_Brief_
Line by line, copy all of the data exactly.

_Data records_
▼▼▼

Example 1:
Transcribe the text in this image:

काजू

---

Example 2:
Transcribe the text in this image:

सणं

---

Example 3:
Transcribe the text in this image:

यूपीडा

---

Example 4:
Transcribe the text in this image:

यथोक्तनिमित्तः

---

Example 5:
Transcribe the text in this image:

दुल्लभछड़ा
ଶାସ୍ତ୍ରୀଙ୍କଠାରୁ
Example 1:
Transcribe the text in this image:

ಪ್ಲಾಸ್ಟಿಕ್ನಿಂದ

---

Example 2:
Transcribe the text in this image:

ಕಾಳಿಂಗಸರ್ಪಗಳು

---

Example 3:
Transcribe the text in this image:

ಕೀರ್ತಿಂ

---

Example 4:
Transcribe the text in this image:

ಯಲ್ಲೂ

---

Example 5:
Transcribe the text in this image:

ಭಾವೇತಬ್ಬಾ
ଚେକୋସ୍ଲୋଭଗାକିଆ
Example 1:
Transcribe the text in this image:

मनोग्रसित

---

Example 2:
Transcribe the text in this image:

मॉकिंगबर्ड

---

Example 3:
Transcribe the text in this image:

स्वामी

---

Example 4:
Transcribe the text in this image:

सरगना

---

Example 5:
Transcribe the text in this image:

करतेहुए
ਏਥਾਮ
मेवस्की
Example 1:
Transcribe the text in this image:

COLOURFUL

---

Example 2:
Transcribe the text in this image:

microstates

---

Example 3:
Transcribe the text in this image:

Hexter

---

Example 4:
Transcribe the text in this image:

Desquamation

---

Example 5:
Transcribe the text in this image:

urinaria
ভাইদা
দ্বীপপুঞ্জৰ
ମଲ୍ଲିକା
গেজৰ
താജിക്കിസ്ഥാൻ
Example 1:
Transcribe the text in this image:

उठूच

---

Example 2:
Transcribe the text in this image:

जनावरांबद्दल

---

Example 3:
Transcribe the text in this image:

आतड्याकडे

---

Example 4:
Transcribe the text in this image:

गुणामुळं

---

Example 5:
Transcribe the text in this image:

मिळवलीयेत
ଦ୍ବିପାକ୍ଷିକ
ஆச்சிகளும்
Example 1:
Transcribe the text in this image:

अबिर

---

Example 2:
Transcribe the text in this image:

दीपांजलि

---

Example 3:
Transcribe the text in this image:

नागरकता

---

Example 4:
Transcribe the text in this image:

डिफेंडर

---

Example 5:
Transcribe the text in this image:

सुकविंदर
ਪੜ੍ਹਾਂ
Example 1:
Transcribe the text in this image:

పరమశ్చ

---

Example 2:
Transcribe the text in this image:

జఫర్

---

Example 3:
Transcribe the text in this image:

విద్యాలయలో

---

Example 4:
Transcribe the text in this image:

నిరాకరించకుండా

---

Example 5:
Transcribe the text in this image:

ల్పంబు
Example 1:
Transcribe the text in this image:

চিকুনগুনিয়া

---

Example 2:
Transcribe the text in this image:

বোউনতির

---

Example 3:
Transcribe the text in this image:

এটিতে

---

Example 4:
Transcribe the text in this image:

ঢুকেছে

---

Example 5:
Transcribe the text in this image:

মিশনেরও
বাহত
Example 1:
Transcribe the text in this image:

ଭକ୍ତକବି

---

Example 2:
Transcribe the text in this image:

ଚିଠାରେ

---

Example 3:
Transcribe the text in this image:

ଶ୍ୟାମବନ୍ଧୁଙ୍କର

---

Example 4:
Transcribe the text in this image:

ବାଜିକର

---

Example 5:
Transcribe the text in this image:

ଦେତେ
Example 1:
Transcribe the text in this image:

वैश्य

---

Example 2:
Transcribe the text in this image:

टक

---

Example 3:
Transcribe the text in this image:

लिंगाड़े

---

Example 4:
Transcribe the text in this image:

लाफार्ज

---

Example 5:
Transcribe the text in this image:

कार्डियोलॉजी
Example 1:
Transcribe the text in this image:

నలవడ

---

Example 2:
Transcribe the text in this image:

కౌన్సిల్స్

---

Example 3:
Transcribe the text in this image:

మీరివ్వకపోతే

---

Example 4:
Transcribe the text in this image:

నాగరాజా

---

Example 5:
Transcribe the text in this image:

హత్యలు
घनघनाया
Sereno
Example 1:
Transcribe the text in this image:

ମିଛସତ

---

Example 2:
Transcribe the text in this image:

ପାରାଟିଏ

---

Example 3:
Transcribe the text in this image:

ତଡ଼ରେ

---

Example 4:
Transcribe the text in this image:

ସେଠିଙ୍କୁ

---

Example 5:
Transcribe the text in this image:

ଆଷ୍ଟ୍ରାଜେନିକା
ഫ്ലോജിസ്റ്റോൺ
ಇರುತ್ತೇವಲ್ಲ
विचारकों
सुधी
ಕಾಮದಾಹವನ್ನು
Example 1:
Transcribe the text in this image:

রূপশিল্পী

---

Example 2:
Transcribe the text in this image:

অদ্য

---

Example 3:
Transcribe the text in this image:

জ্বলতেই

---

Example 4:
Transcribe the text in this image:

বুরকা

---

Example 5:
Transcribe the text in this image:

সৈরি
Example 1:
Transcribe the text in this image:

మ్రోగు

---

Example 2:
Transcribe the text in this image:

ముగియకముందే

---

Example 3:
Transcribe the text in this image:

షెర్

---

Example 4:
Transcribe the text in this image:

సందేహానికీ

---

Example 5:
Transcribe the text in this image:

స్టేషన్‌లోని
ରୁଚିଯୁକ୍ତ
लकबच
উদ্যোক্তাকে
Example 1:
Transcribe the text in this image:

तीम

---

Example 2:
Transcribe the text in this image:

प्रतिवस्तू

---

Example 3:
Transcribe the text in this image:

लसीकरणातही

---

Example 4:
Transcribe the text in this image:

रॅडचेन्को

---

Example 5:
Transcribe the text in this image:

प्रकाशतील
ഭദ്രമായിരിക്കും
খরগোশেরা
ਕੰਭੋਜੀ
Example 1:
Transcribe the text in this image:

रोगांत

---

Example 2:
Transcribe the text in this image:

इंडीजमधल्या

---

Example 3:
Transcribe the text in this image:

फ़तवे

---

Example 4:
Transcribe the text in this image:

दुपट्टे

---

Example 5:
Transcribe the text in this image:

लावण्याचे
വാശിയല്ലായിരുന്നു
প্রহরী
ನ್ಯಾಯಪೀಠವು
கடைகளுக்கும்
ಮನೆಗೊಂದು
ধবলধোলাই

▲▲▲

_Reply_
Example 1:
Transcribe the text in this image:

काजू

---

Example 2:
Transcribe the text in this image:

सणं

---

Example 3:
Transcribe the text in this image:

यूपीडा

---

Example 4:
Transcribe the text in this image:

यथोक्तनिमित्तः

---

Example 5:
Transcribe the text in this image:

दुल्लभछड़ा
ଶାସ୍ତ୍ରୀଙ୍କଠାରୁ
Example 1:
Transcribe the text in this image:

ಪ್ಲಾಸ್ಟಿಕ್ನಿಂದ

---

Example 2:
Transcribe the text in this image:

ಕಾಳಿಂಗಸರ್ಪಗಳು

---

Example 3:
Transcribe the text in this image:

ಕೀರ್ತಿಂ

---

Example 4:
Transcribe the text in this image:

ಯಲ್ಲೂ

---

Example 5:
Transcribe the text in this image:

ಭಾವೇತಬ್ಬಾ
ଚେକୋସ୍ଲୋଭଗାକିଆ
Example 1:
Transcribe the text in this image:

मनोग्रसित

---

Example 2:
Transcribe the text in this image:

मॉकिंगबर्ड

---

Example 3:
Transcribe the text in this image:

स्वामी

---

Example 4:
Transcribe the text in this image:

सरगना

---

Example 5:
Transcribe the text in this image:

करतेहुए
ਏਥਾਮ
मेवस्की
Example 1:
Transcribe the text in this image:

COLOURFUL

---

Example 2:
Transcribe the text in this image:

microstates

---

Example 3:
Transcribe the text in this image:

Hexter

---

Example 4:
Transcribe the text in this image:

Desquamation

---

Example 5:
Transcribe the text in this image:

urinaria
ভাইদা
দ্বীপপুঞ্জৰ
ମଲ୍ଲିକା
গেজৰ
താജിക്കിസ്ഥാൻ
Example 1:
Transcribe the text in this image:

उठूच

---

Example 2:
Transcribe the text in this image:

जनावरांबद्दल

---

Example 3:
Transcribe the text in this image:

आतड्याकडे

---

Example 4:
Transcribe the text in this image:

गुणामुळं

---

Example 5:
Transcribe the text in this image:

मिळवलीयेत
ଦ୍ବିପାକ୍ଷିକ
ஆச்சிகளும்
Example 1:
Transcribe the text in this image:

अबिर

---

Example 2:
Transcribe the text in this image:

दीपांजलि

---

Example 3:
Transcribe the text in this image:

नागरकता

---

Example 4:
Transcribe the text in this image:

डिफेंडर

---

Example 5:
Transcribe the text in this image:

सुकविंदर
ਪੜ੍ਹਾਂ
Example 1:
Transcribe the text in this image:

పరమశ్చ

---

Example 2:
Transcribe the text in this image:

జఫర్

---

Example 3:
Transcribe the text in this image:

విద్యాలయలో

---

Example 4:
Transcribe the text in this image:

నిరాకరించకుండా

---

Example 5:
Transcribe the text in this image:

ల్పంబు
Example 1:
Transcribe the text in this image:

চিকুনগুনিয়া

---

Example 2:
Transcribe the text in this image:

বোউনতির

---

Example 3:
Transcribe the text in this image:

এটিতে

---

Example 4:
Transcribe the text in this image:

ঢুকেছে

---

Example 5:
Transcribe the text in this image:

মিশনেরও
বাহত
Example 1:
Transcribe the text in this image:

ଭକ୍ତକବି

---

Example 2:
Transcribe the text in this image:

ଚିଠାରେ

---

Example 3:
Transcribe the text in this image:

ଶ୍ୟାମବନ୍ଧୁଙ୍କର

---

Example 4:
Transcribe the text in this image:

ବାଜିକର

---

Example 5:
Transcribe the text in this image:

ଦେତେ
Example 1:
Transcribe the text in this image:

वैश्य

---

Example 2:
Transcribe the text in this image:

टक

---

Example 3:
Transcribe the text in this image:

लिंगाड़े

---

Example 4:
Transcribe the text in this image:

लाफार्ज

---

Example 5:
Transcribe the text in this image:

कार्डियोलॉजी
Example 1:
Transcribe the text in this image:

నలవడ

---

Example 2:
Transcribe the text in this image:

కౌన్సిల్స్

---

Example 3:
Transcribe the text in this image:

మీరివ్వకపోతే

---

Example 4:
Transcribe the text in this image:

నాగరాజా

---

Example 5:
Transcribe the text in this image:

హత్యలు
घनघनाया
Sereno
Example 1:
Transcribe the text in this image:

ମିଛସତ

---

Example 2:
Transcribe the text in this image:

ପାରାଟିଏ

---

Example 3:
Transcribe the text in this image:

ତଡ଼ରେ

---

Example 4:
Transcribe the text in this image:

ସେଠିଙ୍କୁ

---

Example 5:
Transcribe the text in this image:

ଆଷ୍ଟ୍ରାଜେନିକା
ഫ്ലോജിസ്റ്റോൺ
ಇರುತ್ತೇವಲ್ಲ
विचारकों
सुधी
ಕಾಮದಾಹವನ್ನು
Example 1:
Transcribe the text in this image:

রূপশিল্পী

---

Example 2:
Transcribe the text in this image:

অদ্য

---

Example 3:
Transcribe the text in this image:

জ্বলতেই

---

Example 4:
Transcribe the text in this image:

বুরকা

---

Example 5:
Transcribe the text in this image:

সৈরি
Example 1:
Transcribe the text in this image:

మ్రోగు

---

Example 2:
Transcribe the text in this image:

ముగియకముందే

---

Example 3:
Transcribe the text in this image:

షెర్

---

Example 4:
Transcribe the text in this image:

సందేహానికీ

---

Example 5:
Transcribe the text in this image:

స్టేషన్‌లోని
ରୁଚିଯୁକ୍ତ
लकबच
উদ্যোক্তাকে
Example 1:
Transcribe the text in this image:

तीम

---

Example 2:
Transcribe the text in this image:

प्रतिवस्तू

---

Example 3:
Transcribe the text in this image:

लसीकरणातही

---

Example 4:
Transcribe the text in this image:

रॅडचेन्को

---

Example 5:
Transcribe the text in this image:

प्रकाशतील
ഭദ്രമായിരിക്കും
খরগোশেরা
ਕੰਭੋਜੀ
Example 1:
Transcribe the text in this image:

रोगांत

---

Example 2:
Transcribe the text in this image:

इंडीजमधल्या

---

Example 3:
Transcribe the text in this image:

फ़तवे

---

Example 4:
Transcribe the text in this image:

दुपट्टे

---

Example 5:
Transcribe the text in this image:

लावण्याचे
വാശിയല്ലായിരുന്നു
প্রহরী
ನ್ಯಾಯಪೀಠವು
கடைகளுக்கும்
ಮನೆಗೊಂದು
ধবলধোলাই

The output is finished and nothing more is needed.